William Moore ALLRED
Allred Lineage: William Moore, Isaac, William, Thomas, Solomon born 1680 England
Born: 12/24/1819 Bedford Co., TN
Died: 06/08/1901
Submitted by: Delia Thompson 05/25/1999
A short autobiographical sketch of the life and travels of William Moore Allred, son of Isaac and Mary Calvert Allred--
As I did not keep a diary, I write this from memory, commenced in St Charles, Bear Lake Co., Idaho, June 22nd, 1885, after I was sixty-five years old.

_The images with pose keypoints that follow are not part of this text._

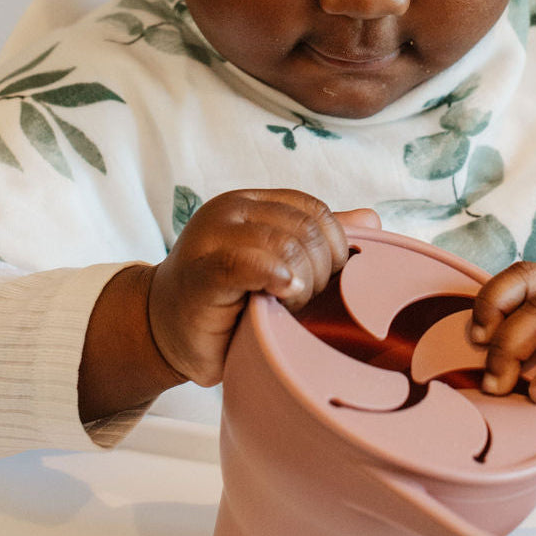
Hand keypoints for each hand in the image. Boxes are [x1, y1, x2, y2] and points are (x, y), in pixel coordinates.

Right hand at [148, 189, 379, 386]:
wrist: (163, 331)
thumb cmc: (226, 303)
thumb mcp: (278, 266)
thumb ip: (318, 241)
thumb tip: (372, 219)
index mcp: (253, 204)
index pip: (315, 210)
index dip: (334, 246)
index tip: (327, 282)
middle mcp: (232, 210)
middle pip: (307, 227)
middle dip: (320, 269)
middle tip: (303, 300)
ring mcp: (213, 236)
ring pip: (285, 243)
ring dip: (301, 282)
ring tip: (287, 306)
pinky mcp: (202, 269)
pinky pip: (248, 262)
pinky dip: (274, 276)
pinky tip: (280, 294)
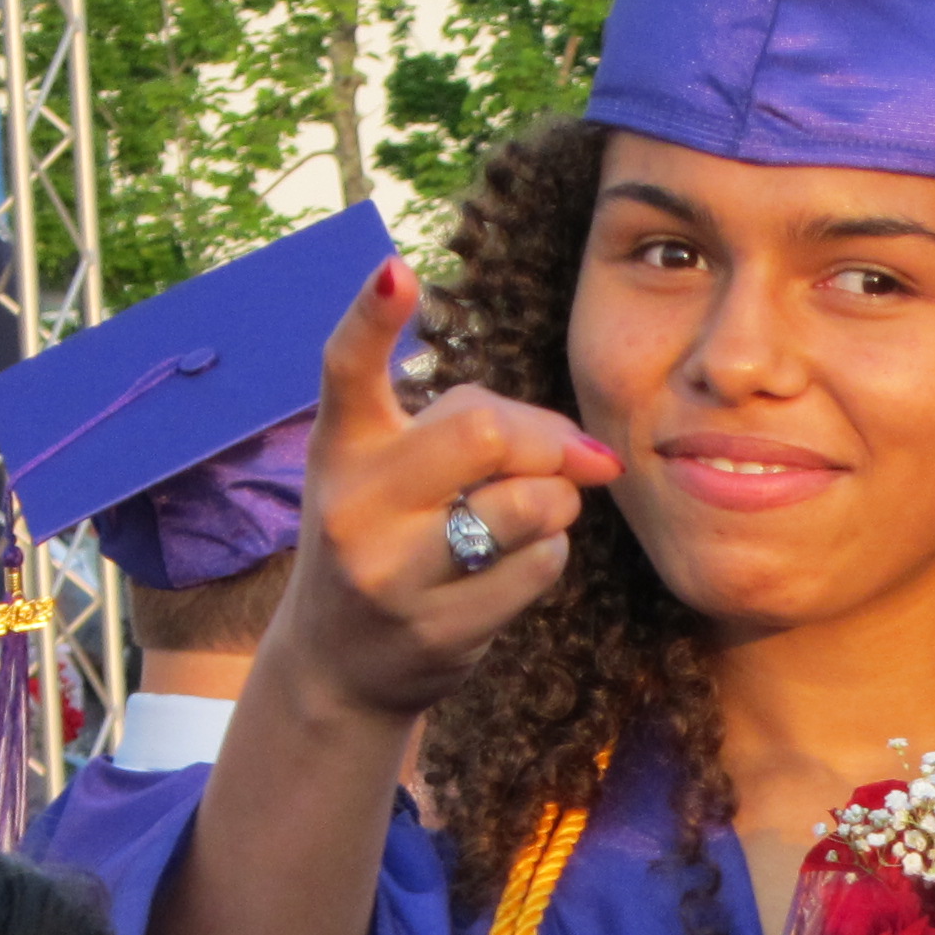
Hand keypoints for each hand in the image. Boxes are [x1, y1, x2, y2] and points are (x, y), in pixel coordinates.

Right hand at [278, 257, 622, 722]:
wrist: (339, 663)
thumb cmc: (386, 538)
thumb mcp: (393, 473)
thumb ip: (472, 433)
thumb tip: (595, 456)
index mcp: (340, 446)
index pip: (346, 368)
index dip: (371, 316)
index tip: (396, 271)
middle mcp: (353, 504)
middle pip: (483, 430)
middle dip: (546, 437)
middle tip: (566, 456)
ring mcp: (391, 573)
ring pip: (529, 503)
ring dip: (558, 500)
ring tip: (533, 513)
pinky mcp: (437, 627)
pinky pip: (541, 564)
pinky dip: (549, 554)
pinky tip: (513, 565)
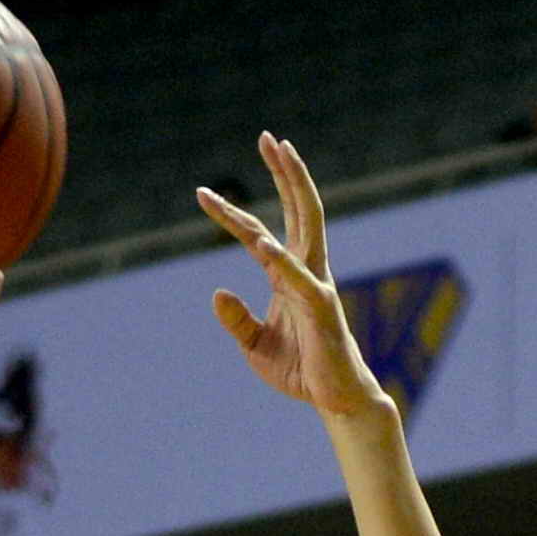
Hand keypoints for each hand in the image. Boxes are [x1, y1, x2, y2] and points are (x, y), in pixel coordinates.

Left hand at [196, 133, 392, 424]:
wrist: (334, 399)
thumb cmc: (300, 369)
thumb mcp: (254, 345)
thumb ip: (236, 320)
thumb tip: (217, 292)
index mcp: (287, 276)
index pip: (256, 233)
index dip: (230, 212)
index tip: (201, 192)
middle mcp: (306, 270)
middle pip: (297, 208)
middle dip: (284, 172)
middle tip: (268, 137)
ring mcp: (316, 284)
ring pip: (307, 225)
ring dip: (295, 187)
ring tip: (283, 154)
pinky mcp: (321, 309)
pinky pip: (300, 280)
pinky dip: (282, 263)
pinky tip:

I was born on the 24th of December, 1819, in Bedford County, Tennessee, fifty miles south of the City of Nashville. My parents were very religious. I believe they belonged to the Presbyterian Church. I never had much chance for an education, and it was very old fashioned at that. I remember of going to sabbath school a few times where I was born and a few times to the camp meetings, but yet I was too young to understand much about doctrine. When I was about ten or eleven years old, my parents moved to Missouri, about five hundred miles north, and settled in Monroe County on the state road in 3 miles of one of the three forks of Salt River. We found this to be quite a different country. Where I was born, I do not remember of ever seeing the snow over six inches deep. Perhaps it would go off [the] next day, and then it would be mud. The first year we lived in Missouri, I think the snow fell in November about two feet deep and stayed on the ground all winter. Towards spring there came a thaw, and then froze a crust on the snow so we could walk on it. As there were plenty of deer in that country (it being new country), we could go out and find the deer, and when they would jump they would break through. The dogs could run on top of the snow, so we could catch them. While living at this place, I killed the first deer I ever killed. I was about twelve or thirteen years old. I remember the first winter I frosted my feet some and could not be out much for a long while. My two younger brothers, Reddin A. and Reddick N. (twins), had no shoes, and my oldest brother John E. would bring in wood for us. We would spell and read, and that was the way the twins commenced to learn to read. If I remember right, I was the first school teacher they ever had, and that was the first school I ever taught, and the only one; only two scholars.
I think in the fall of 1831 I first heard of the people called Mormons (Latter Day Saints). Hyrum Smith and John Murdock being the first I heard preach. While living at this place, Father went out one day and killed two deer before breakfast. When he came home, there was a man with his family there just moving into the country by the name of Bell. When he saw the two deer, he said with an oath "Allred and Bell shall never go to hell."
In 1832, George M. Hinkle, Daniel Cathcart, and James Johnson came along and raised up a branch of the [Latter-Day Saint] church called the Salt River Branch. I was baptized in Salt River on the 10th of September 1832. There were 19 baptized that day, including my parents and one or two of my sisters. The gathering place for the Saints was in Jackson County, about two hundred miles west of here.
In 1833, the church was driven from Jackson County. My father had sold his farm to move up there, but when he heard they were driven out, he rented the farm that the man had that bought his. He changed houses and stayed there one year. While living here, I first saw Joseph Smith, the Prophet (in 1834), as he was going up in what was called Zion's Camp. (While living here, my Brother Harvy, when he would laugh his mouth would draw around to one side. Father sent for the Elders and he was healed immediately).
We then moved to Clay County, I think in 1835, where the Saints had settled after being driven from Jackson County. I think we lived there one year, in 1835, and the people became so hostile we had to move to Caldwell, an adjoining county; a still more thinly settled country (1836). Many of them, I presume, were out laws that had fled from other parts. We lived there about two years and was getting a pretty good start; broke ground in Far West for temple in 1837.
My father had quite a large family, in all nine boys and four girls. The oldest girl died before I was born. We suffered considerably from persecution and exposure. Persecution still increased, and finally Governor Boggs ordered out the militia of the state against us. I was in pretty much all the campaigns and troubles. In 1838, I went with a company to assist a settlement that was besieged by the mob in the town of Dewit on the Missouri River in Carroll County. We arrived there in the night, and it was decided to go and attack the mob that night.